One recent paper reminded me of how important it is to double check the accuracy and precision of one’s tools was the research article, “Quantifying the heritability of task-related brain activation and performance during the N-back working memory task: A twin fMRI study” [doi:10.1016/j.biopsycho.2008.03.006] by Blokland et al..  In this report, the team summarizes the results of measurments of the brain activity – not structure – but rather activity as measured by their chosen tool, the MRI scanner.  This research team, based in UCLA and known as one of the best in the field, asks whether the so-called BOLD response (an indirect measure of neural activity) shows greater concordance in identical (monozygotic) vs. fraternal (dizygotic) twins.  To generate brain activity, the research team asked the subjects to perform a task called an N-back  workng memory task, which entails having to remember something that happend “N” times ago (click here for further explanation of N-back task or play it on your iphone).  If you’ve done this, you’ll know that its hard – maddeningly so – and it requires a lot of concentration, which, the researchers were counting on to generate activity in the prefrontal cortex.

After looking at the brain activity patterns of some 29 MZ pairs and 31 DZ pairs, the team asked if the patterns of brain activity in the lateral frontal cortex were more similar in the MZ pairs vs. the DZ pairs.  If so, then it would suggest that the scanning technology (measurement of the BOLD response) is sufficiently reliable and precise enough to detect the fraction of individual differences in brain activty that arise from additive genetic variation.  If one actually had such super-precise tool, then one could begin to dissect and tease apart aspects of human cognition that are regulated by individual genetic variation – a very super-precise and amazing tool – that might allow us to understand mental life in biologically-based terms (and not Freud’s plumbingesque analogies).  If only such a tool existed!
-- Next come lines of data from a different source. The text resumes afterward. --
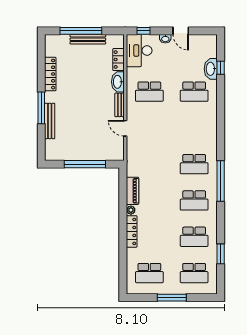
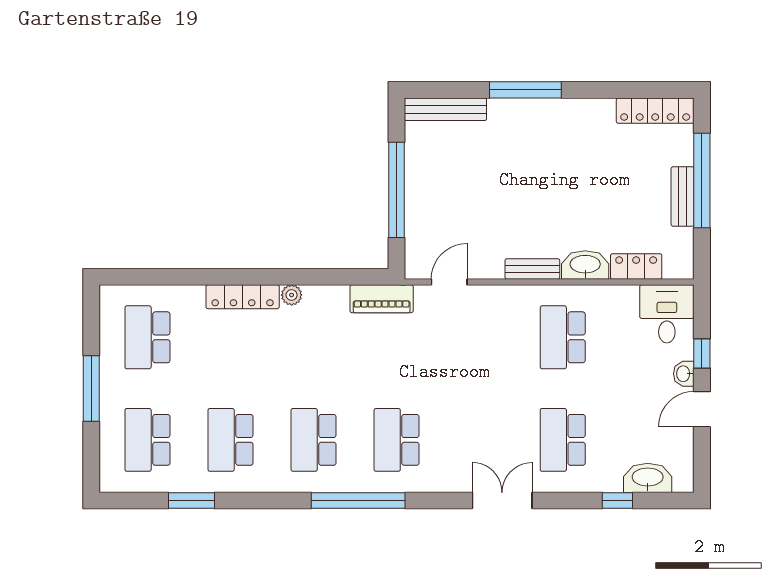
window: (143, 31) -> (702, 354), moved
bench: (88, 39) -> (683, 196), width x0.73
desk: (139, 51) -> (667, 314), width x0.73
washbasin: (211, 69) -> (648, 478), moved
locker: (50, 74) -> (655, 111), moved
double door: (221, 118) -> (502, 500), added
bench: (50, 121) -> (445, 109), moved
door: (125, 128) -> (449, 282), moved
piano: (132, 191) -> (382, 299), moved

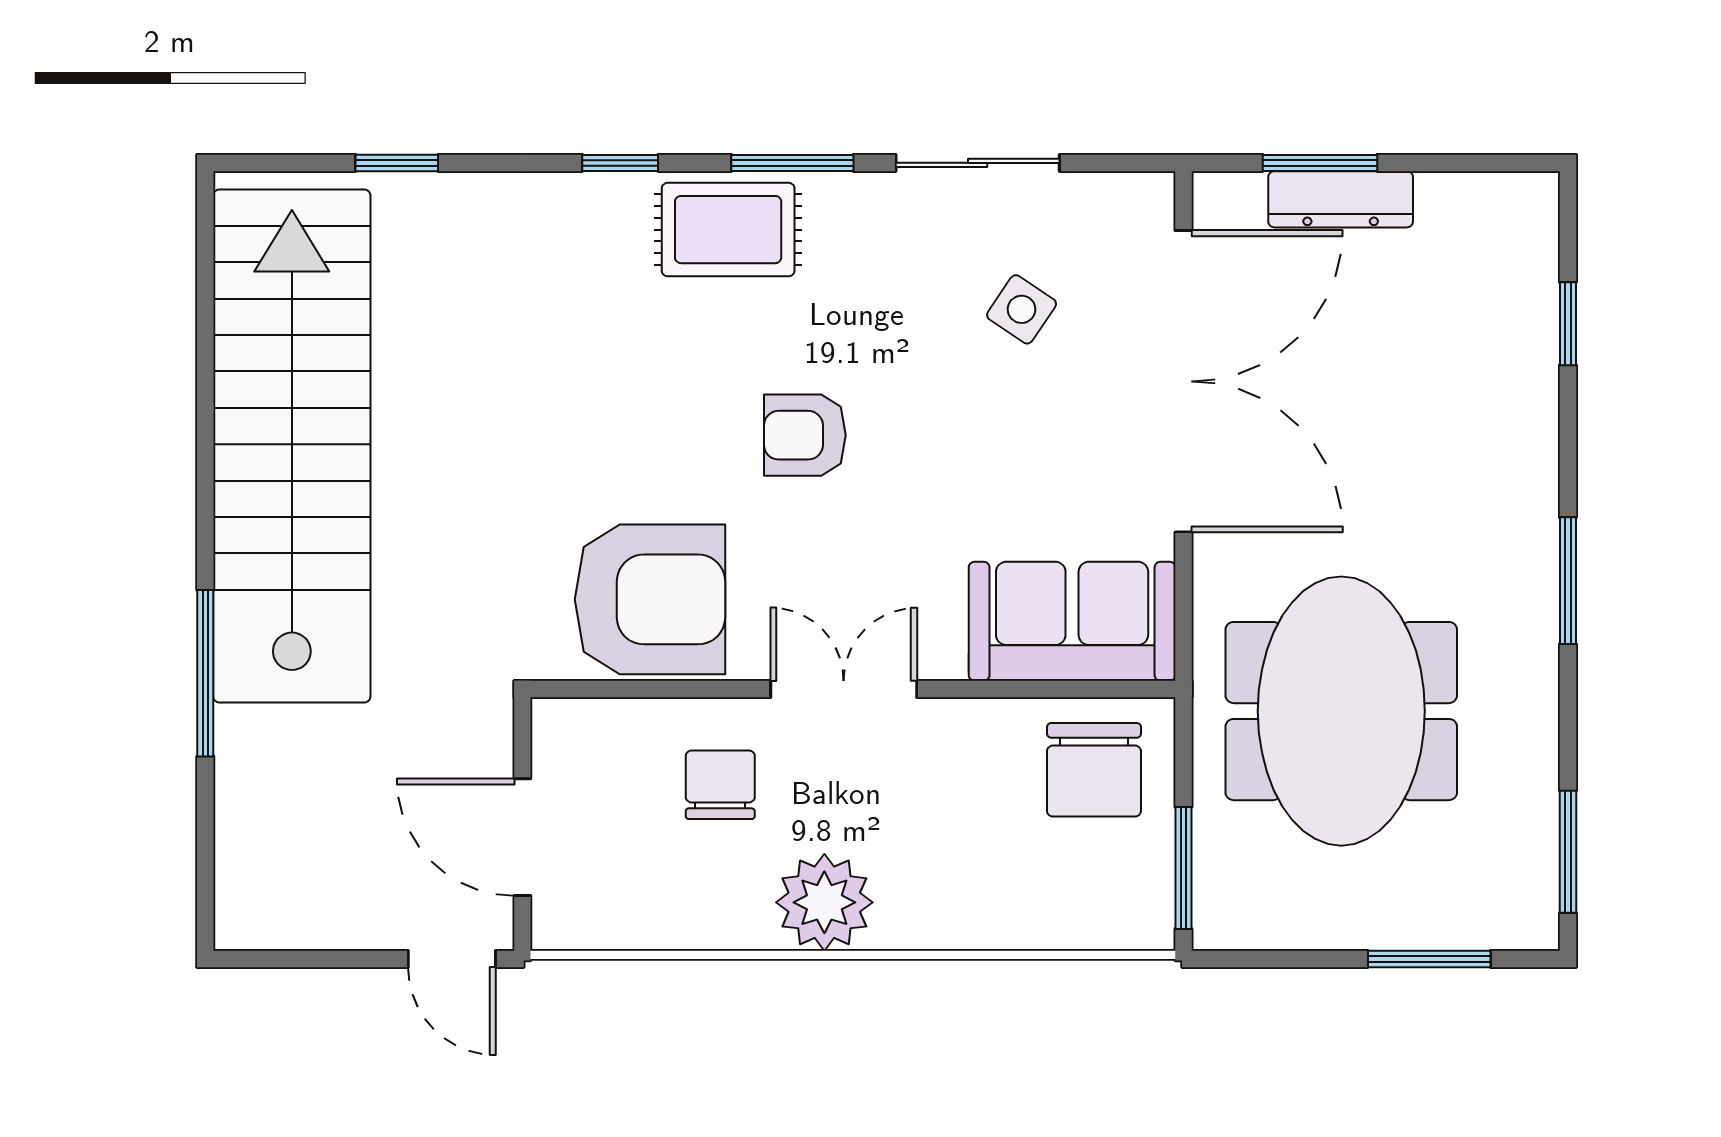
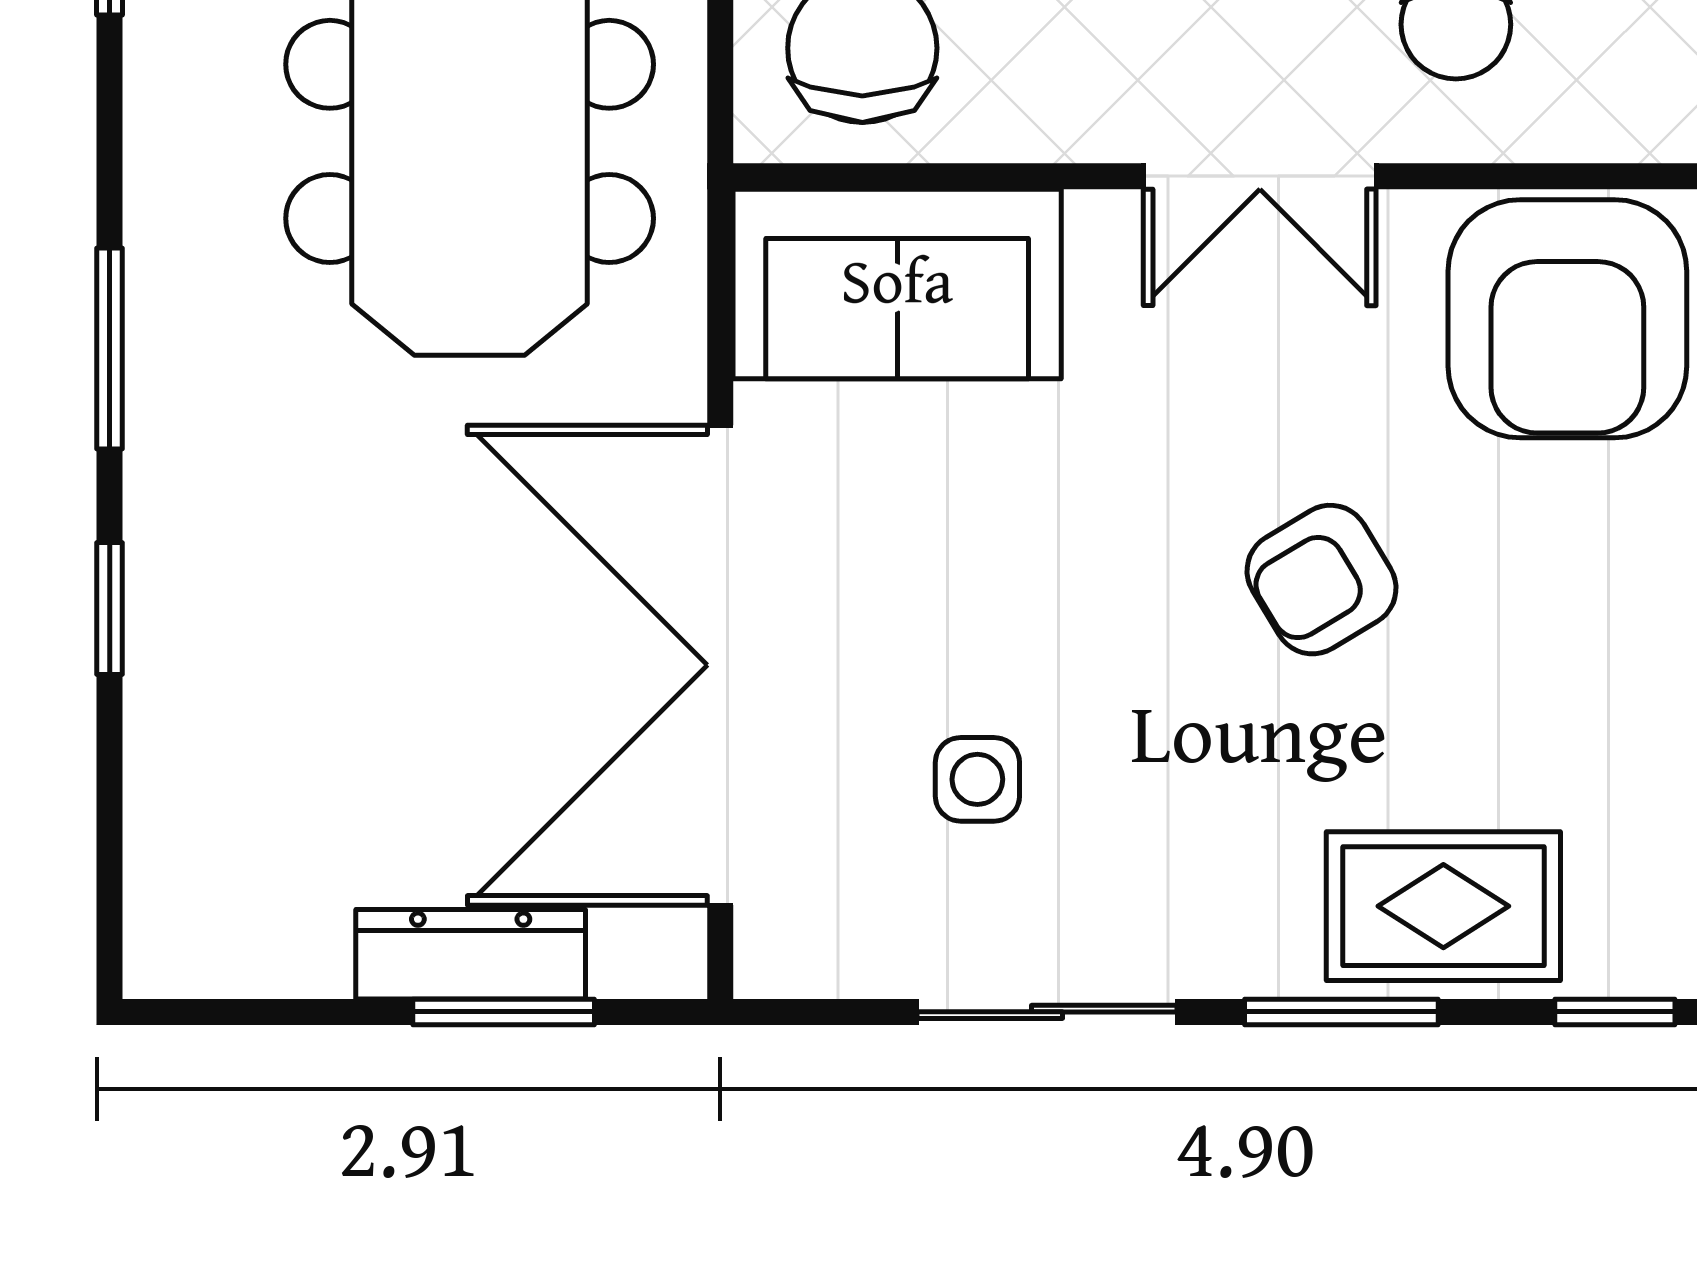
side table: (1022, 309) -> (977, 779), turned -34
window: (1568, 324) -> (110, 609), moved
armchair: (805, 435) -> (1321, 580), turned 149
armchair: (650, 599) -> (1567, 319), turned -90

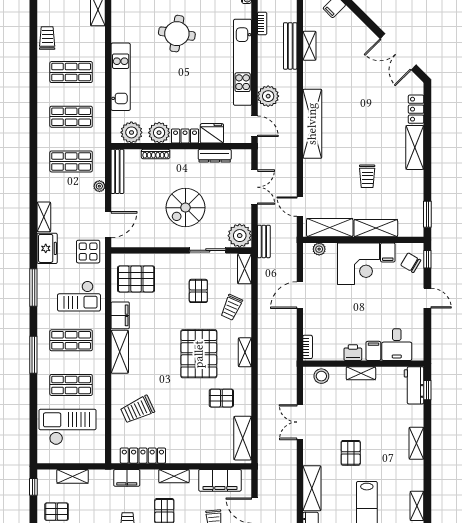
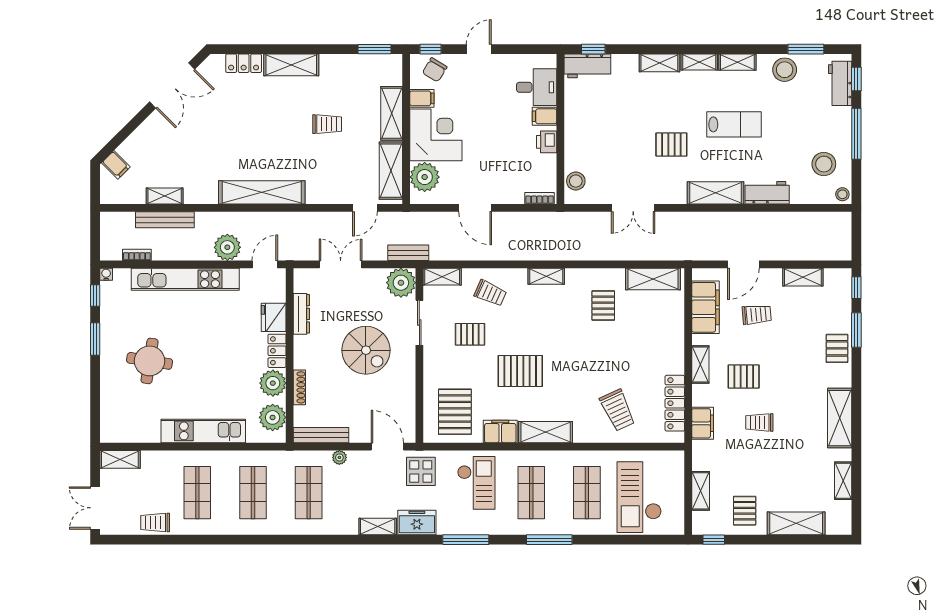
plant: (319, 249) -> (425, 177), width x1.87, depth x1.87
pallet: (199, 354) -> (520, 371), moved, width x0.73, depth x0.71
shelving: (361, 373) -> (699, 62), moved, turned 90

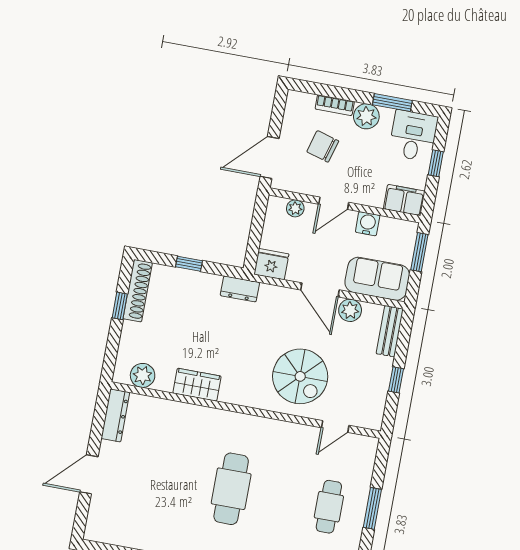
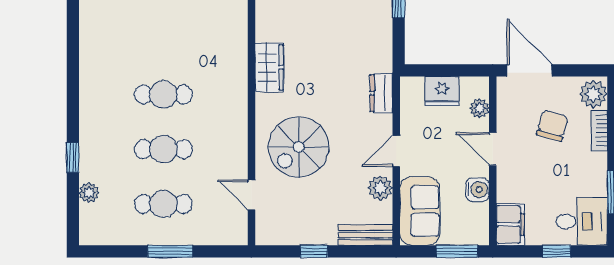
plant: (366, 116) -> (593, 94), moved
fridge: (271, 264) -> (442, 91), moved, turned 90
dresser: (240, 289) -> (381, 93), moved
door: (320, 290) -> (396, 151), width x0.73
wardrobe: (197, 385) -> (269, 67), moved
cafe table: (231, 489) -> (163, 95), width x0.73, depth x0.74
cafe table: (280, 498) -> (163, 149), added

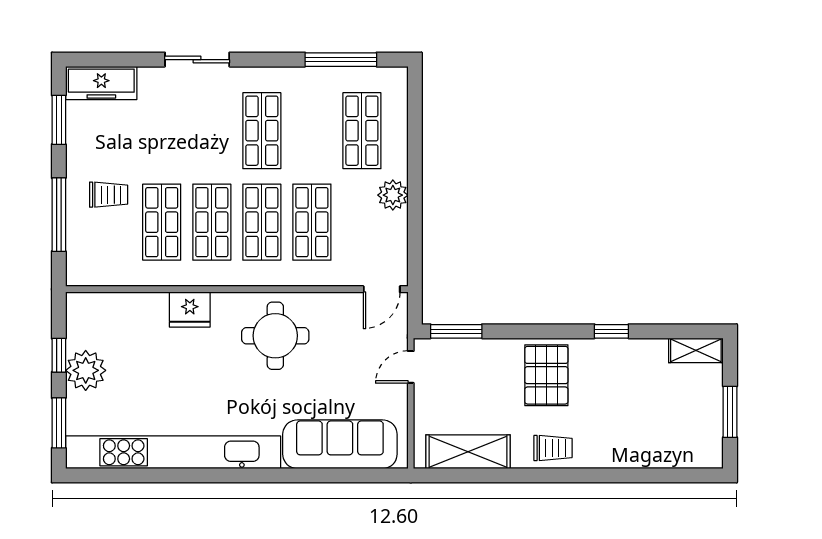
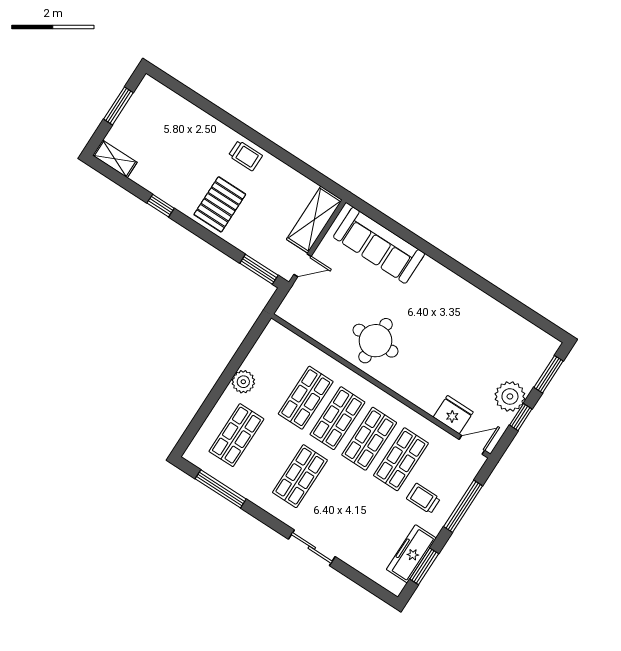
freezer: (101, 83) -> (411, 554), moved, turned -90
door: (382, 289) -> (472, 445), moved
fridge: (190, 310) -> (453, 415), moved
trolley: (553, 448) -> (245, 156), turned 180
kitchen unit: (173, 452) -> (488, 309), removed
shelving: (468, 452) -> (314, 220), moved, turned 90

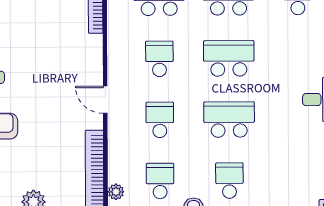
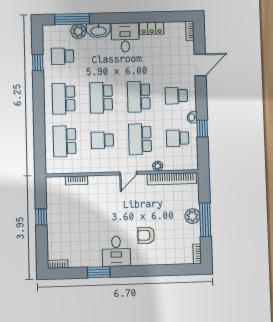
school desk: (160, 120) -> (140, 139), width x1.85
plant: (116, 192) -> (158, 166), moved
Somewhat amazingly, the scanning tools did seem to be able to detect differences between the BOLD response correlations of MZ pairs vs. DZ pairs.  The BOLD response correlations were greater for MZ vs. DZ in the middle frontal gyrus, angular gyrus, supramarginal gyrus when activity for the 2-back task was compared to the 0-back task.  The team were cautious to extend these findings too far, since the standard deviations are large and the estimates of heritability for the BOLD response are rather low (11-36%), but, overall, the team suggests that the ability to use the fMRI methods in conjunction with genetic markers shows future promise.

Meanwhile, the literature of so-called “imaging-genetic” findings begins to grow in the literature.  I hope the tools are reliable and trustworthy enough to justify conclusions and lessons about human genetic variation and its role in mental life.  Will certainly keep this cautionary report in mind as I report on the cognitive genetics literature in the future.